# Saved entries
****************************************

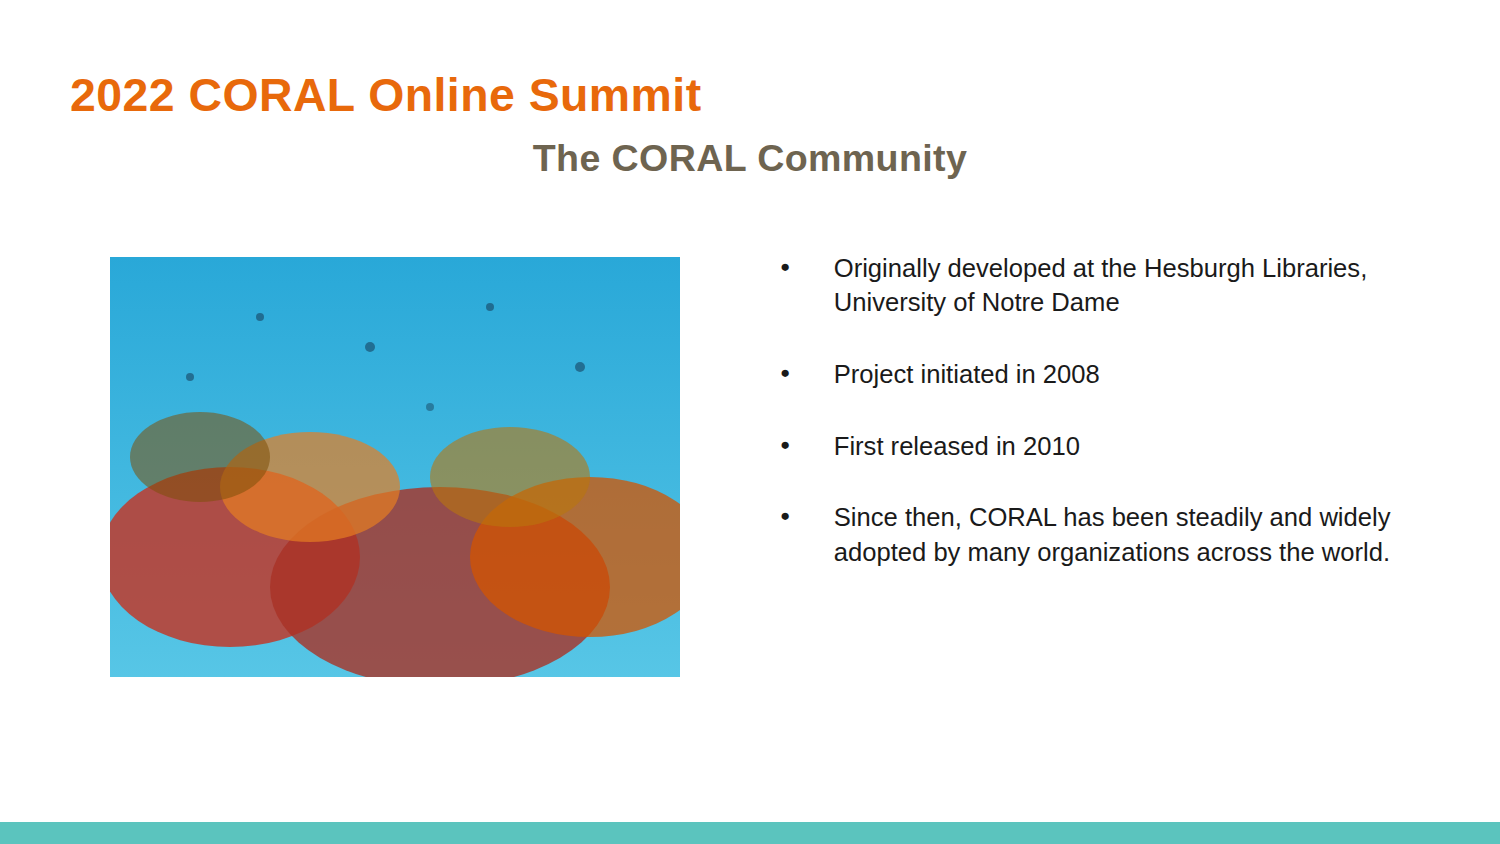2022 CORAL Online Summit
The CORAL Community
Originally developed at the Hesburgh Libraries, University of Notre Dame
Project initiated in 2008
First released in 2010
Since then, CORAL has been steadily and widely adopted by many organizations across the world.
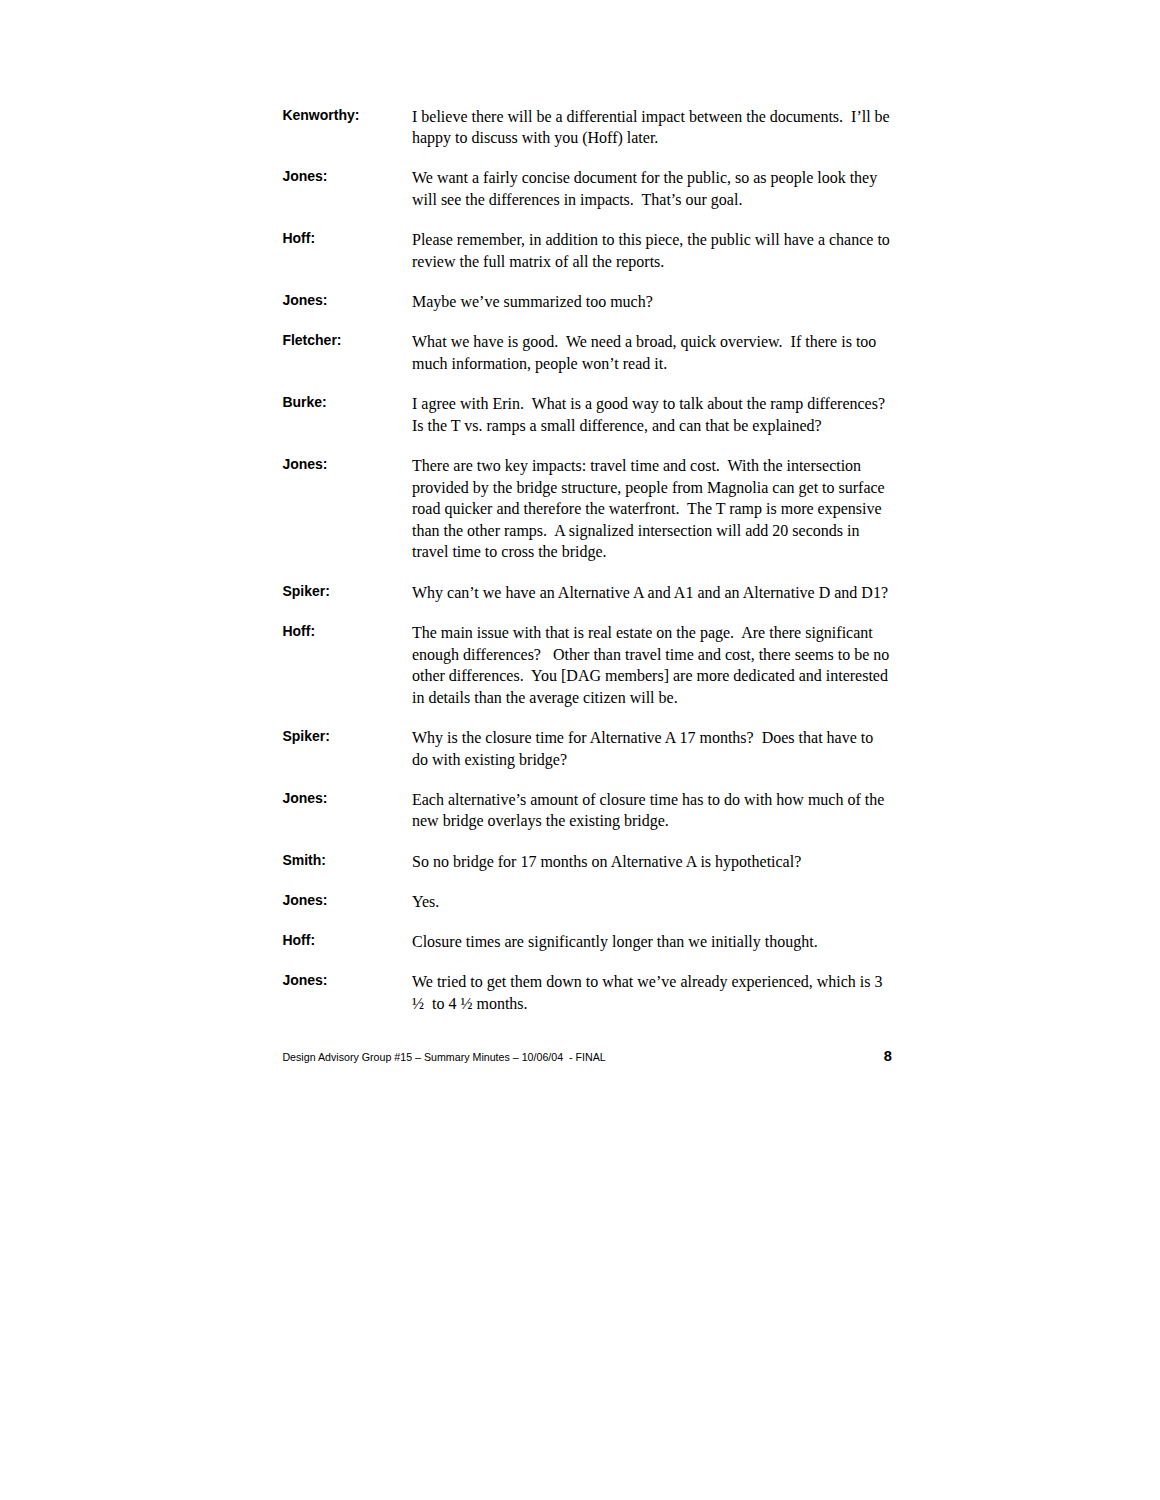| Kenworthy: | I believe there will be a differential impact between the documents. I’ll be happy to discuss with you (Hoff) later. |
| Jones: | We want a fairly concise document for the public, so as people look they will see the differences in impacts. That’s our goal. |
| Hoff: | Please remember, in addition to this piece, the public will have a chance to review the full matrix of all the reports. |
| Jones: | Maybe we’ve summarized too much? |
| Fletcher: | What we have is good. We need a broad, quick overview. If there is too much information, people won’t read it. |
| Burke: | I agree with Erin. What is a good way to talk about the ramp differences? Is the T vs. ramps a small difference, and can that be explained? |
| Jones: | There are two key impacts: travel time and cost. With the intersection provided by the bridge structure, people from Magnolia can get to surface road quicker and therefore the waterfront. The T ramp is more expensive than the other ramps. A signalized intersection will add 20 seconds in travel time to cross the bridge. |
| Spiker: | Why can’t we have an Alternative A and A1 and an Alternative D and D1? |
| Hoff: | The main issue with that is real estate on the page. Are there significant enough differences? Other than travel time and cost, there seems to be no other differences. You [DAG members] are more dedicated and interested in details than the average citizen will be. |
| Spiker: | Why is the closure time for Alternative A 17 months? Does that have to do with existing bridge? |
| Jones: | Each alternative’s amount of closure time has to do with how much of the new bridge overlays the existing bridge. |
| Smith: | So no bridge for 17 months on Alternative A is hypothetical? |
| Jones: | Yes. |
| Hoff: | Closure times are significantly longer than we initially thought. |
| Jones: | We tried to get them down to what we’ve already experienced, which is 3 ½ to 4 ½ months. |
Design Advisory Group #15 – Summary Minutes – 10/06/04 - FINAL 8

****************************************

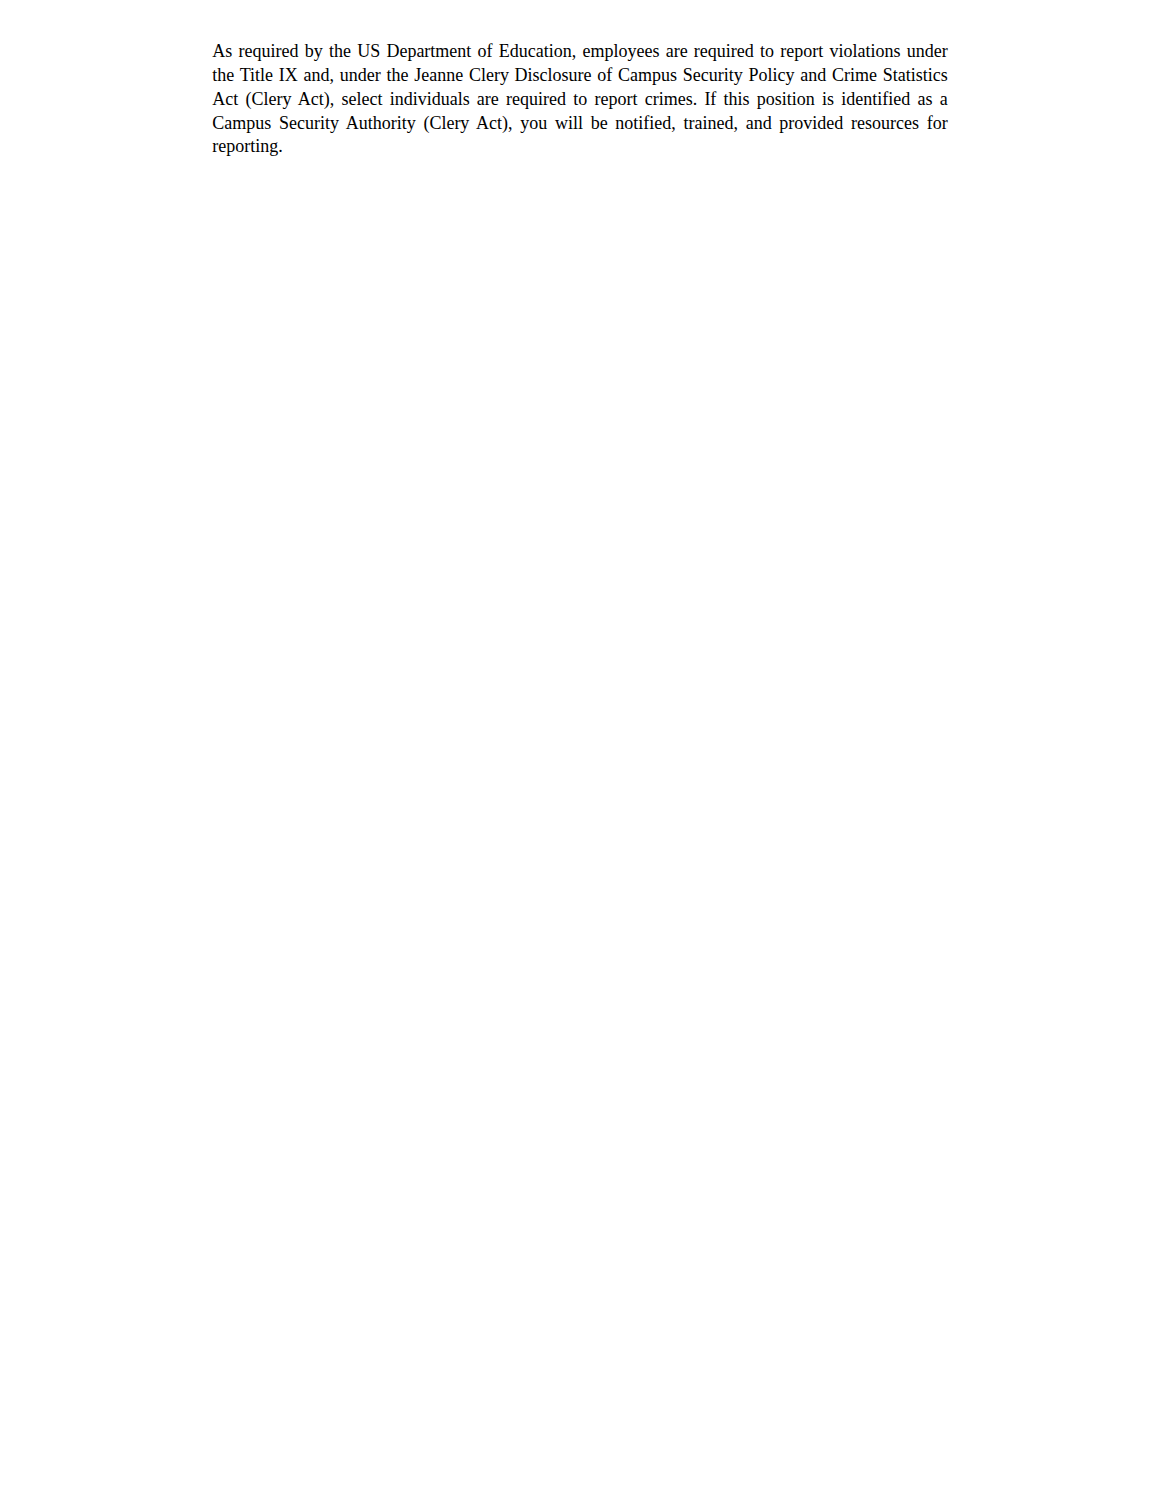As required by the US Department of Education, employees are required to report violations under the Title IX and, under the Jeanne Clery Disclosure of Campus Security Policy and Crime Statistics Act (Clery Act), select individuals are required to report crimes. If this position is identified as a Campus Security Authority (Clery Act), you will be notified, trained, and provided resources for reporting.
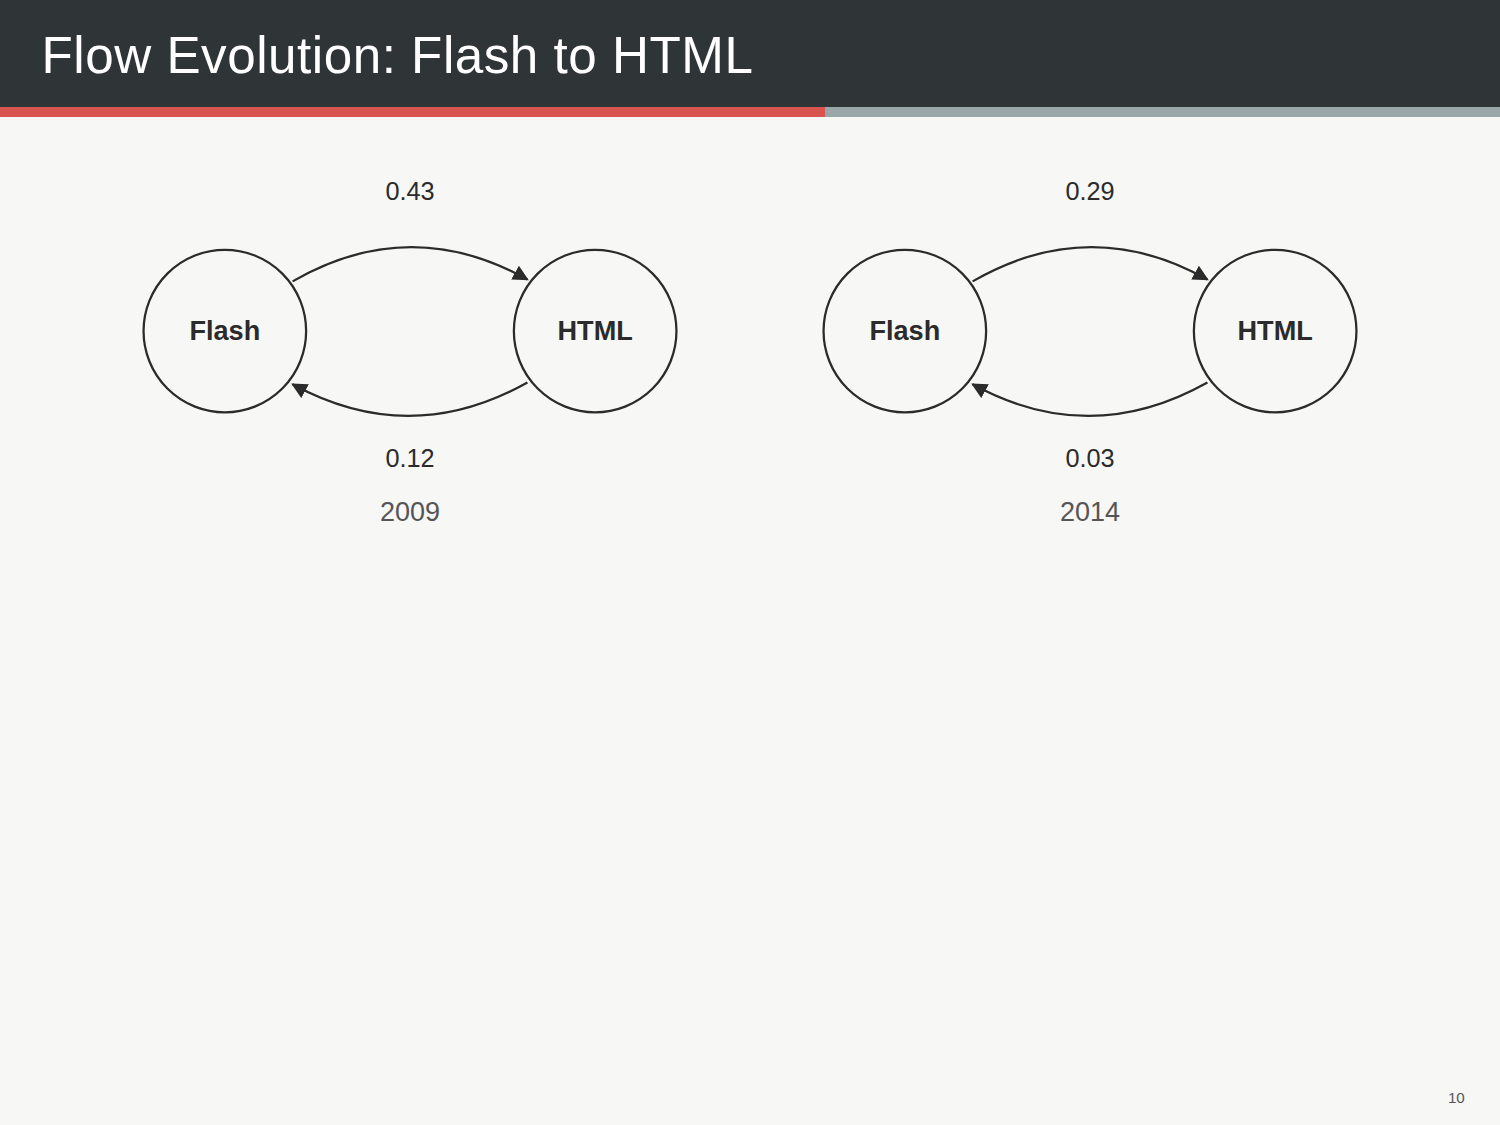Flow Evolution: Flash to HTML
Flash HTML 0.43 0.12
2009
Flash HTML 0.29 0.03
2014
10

****************************************

# What is expected
Transcribe the lines above between the line holding "initially thought. |" and the line holding "Design Advisory Group", inclusive, exactly as they stand and with nothing added.

# Answer for the task
| Hoff: | Closure times are significantly longer than we initially thought. |
| Jones: | We tried to get them down to what we’ve already experienced, which is 3 ½ to 4 ½ months. |
Design Advisory Group #15 – Summary Minutes – 10/06/04 - FINAL 8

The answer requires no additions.